Figure understanding tasks
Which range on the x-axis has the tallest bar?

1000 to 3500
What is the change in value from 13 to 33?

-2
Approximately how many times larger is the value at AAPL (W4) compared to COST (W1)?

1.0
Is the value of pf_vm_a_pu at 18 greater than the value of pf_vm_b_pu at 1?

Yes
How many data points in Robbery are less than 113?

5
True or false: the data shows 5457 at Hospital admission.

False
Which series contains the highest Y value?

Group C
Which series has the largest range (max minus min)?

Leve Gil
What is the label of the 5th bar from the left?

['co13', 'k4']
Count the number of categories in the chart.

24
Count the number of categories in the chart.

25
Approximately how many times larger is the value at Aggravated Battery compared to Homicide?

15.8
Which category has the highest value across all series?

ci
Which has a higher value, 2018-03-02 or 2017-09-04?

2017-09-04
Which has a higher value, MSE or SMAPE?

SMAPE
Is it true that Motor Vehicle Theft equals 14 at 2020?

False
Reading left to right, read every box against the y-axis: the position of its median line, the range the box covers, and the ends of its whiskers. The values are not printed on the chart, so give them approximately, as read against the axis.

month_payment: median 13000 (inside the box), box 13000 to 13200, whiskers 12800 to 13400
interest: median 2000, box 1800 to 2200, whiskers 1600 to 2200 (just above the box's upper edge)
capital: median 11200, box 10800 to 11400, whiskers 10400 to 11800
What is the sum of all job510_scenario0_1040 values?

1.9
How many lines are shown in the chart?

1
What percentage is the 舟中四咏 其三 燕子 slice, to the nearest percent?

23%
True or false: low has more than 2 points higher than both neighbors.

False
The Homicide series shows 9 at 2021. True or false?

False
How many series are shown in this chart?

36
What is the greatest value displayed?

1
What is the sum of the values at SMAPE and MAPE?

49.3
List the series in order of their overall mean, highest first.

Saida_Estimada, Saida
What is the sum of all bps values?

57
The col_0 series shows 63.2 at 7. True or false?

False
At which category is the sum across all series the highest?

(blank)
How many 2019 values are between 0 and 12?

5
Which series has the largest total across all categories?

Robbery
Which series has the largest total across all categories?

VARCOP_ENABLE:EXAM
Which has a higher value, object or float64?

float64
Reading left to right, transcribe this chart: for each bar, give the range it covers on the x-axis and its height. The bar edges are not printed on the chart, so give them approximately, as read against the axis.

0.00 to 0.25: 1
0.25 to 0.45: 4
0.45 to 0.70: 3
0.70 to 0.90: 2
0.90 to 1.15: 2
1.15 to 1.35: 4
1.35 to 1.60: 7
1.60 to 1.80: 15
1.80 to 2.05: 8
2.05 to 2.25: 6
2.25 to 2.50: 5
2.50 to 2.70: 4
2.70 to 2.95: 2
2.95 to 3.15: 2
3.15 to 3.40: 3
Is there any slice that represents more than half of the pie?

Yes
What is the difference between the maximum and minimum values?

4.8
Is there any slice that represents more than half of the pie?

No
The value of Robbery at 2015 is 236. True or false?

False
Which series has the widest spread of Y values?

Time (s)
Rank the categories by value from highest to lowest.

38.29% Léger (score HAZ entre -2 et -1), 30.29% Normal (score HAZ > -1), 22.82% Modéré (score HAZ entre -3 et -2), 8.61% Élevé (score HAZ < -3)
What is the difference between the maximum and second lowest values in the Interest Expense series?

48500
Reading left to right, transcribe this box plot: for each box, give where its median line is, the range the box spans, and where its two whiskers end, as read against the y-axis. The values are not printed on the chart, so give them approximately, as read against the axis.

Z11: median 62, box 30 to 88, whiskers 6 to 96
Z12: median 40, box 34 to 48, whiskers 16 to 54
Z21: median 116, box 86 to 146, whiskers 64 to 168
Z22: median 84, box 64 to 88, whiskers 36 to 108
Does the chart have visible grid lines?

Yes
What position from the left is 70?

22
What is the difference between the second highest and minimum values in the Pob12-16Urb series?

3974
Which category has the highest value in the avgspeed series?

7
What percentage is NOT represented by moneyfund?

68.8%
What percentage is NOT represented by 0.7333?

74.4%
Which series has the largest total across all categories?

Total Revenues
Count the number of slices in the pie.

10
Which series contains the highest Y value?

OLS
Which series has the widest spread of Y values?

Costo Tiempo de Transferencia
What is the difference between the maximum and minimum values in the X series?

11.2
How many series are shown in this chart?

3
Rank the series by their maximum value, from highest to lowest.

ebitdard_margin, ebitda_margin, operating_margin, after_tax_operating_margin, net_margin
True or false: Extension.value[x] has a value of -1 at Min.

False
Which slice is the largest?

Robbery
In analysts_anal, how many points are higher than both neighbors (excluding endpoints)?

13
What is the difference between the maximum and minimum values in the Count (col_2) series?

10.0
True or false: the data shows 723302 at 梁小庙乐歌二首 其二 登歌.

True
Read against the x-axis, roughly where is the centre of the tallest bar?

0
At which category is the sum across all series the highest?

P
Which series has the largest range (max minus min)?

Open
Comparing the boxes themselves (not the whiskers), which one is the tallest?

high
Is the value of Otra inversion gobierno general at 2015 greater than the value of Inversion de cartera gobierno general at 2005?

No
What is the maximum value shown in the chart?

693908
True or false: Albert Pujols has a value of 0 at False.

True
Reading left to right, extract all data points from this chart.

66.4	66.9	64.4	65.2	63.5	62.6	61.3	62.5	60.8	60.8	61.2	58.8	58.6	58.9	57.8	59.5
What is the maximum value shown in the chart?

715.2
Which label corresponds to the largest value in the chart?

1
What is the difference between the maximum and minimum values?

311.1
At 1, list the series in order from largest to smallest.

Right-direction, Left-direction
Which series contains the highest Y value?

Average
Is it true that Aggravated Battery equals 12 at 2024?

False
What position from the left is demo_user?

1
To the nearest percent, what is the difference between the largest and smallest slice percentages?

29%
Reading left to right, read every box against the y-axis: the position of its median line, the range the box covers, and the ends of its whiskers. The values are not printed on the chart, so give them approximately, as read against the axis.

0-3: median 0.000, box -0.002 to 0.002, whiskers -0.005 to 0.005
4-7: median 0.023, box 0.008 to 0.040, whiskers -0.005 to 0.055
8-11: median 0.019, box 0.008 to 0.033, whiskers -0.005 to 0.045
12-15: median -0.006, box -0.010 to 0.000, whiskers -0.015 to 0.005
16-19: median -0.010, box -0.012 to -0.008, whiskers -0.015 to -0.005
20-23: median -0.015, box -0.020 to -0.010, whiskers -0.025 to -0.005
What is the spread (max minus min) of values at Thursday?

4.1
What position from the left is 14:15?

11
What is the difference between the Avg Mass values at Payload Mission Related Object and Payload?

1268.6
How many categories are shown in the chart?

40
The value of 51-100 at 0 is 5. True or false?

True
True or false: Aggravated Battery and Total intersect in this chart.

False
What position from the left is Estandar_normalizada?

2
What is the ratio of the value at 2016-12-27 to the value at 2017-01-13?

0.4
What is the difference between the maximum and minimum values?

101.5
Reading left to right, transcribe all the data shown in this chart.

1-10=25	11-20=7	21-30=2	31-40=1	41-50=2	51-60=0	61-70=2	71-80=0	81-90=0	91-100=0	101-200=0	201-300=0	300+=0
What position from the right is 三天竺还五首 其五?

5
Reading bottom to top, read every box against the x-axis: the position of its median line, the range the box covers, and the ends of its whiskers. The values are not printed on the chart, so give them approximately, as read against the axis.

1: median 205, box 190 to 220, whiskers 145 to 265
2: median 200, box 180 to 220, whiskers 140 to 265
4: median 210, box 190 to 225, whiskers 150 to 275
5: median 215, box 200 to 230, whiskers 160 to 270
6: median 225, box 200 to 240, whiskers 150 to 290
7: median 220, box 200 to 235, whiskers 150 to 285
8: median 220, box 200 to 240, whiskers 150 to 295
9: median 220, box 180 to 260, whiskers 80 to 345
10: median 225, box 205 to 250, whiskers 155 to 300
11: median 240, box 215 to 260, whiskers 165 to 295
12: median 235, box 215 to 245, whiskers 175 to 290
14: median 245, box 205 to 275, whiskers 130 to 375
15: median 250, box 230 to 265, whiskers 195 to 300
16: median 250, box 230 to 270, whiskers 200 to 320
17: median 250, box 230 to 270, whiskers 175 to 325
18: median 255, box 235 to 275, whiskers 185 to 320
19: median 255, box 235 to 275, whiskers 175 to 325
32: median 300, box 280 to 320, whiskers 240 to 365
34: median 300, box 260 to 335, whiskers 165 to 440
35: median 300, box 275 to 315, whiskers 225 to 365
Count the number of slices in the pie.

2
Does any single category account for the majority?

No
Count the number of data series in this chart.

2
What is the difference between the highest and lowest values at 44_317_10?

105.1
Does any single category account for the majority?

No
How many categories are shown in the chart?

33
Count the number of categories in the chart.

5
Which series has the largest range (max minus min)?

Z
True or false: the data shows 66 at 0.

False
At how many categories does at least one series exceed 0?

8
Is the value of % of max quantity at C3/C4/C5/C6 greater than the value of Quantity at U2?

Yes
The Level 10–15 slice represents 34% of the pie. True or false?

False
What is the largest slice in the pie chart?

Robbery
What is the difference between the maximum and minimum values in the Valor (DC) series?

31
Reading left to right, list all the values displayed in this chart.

— Task —
Swap "series" for "data series" and give the lines again, leaving everything else unchanged. Begin at the line that has "Costo Tiempo de Transferencia" and stop after the line that has "Comparing the boxes".

— Finished task —
Costo Tiempo de Transferencia
What is the difference between the maximum and minimum values in the X data series?

11.2
How many data series are shown in this chart?

3
Rank the data series by their maximum value, from highest to lowest.

ebitdard_margin, ebitda_margin, operating_margin, after_tax_operating_margin, net_margin
True or false: Extension.value[x] has a value of -1 at Min.

False
Which slice is the largest?

Robbery
In analysts_anal, how many points are higher than both neighbors (excluding endpoints)?

13
What is the difference between the maximum and minimum values in the Count (col_2) data series?

10.0
True or false: the data shows 723302 at 梁小庙乐歌二首 其二 登歌.

True
Read against the x-axis, roughly where is the centre of the tallest bar?

0
At which category is the sum across all data series the highest?

P
Which data series has the largest range (max minus min)?

Open
Comparing the boxes themselves (not the whiskers), which one is the tallest?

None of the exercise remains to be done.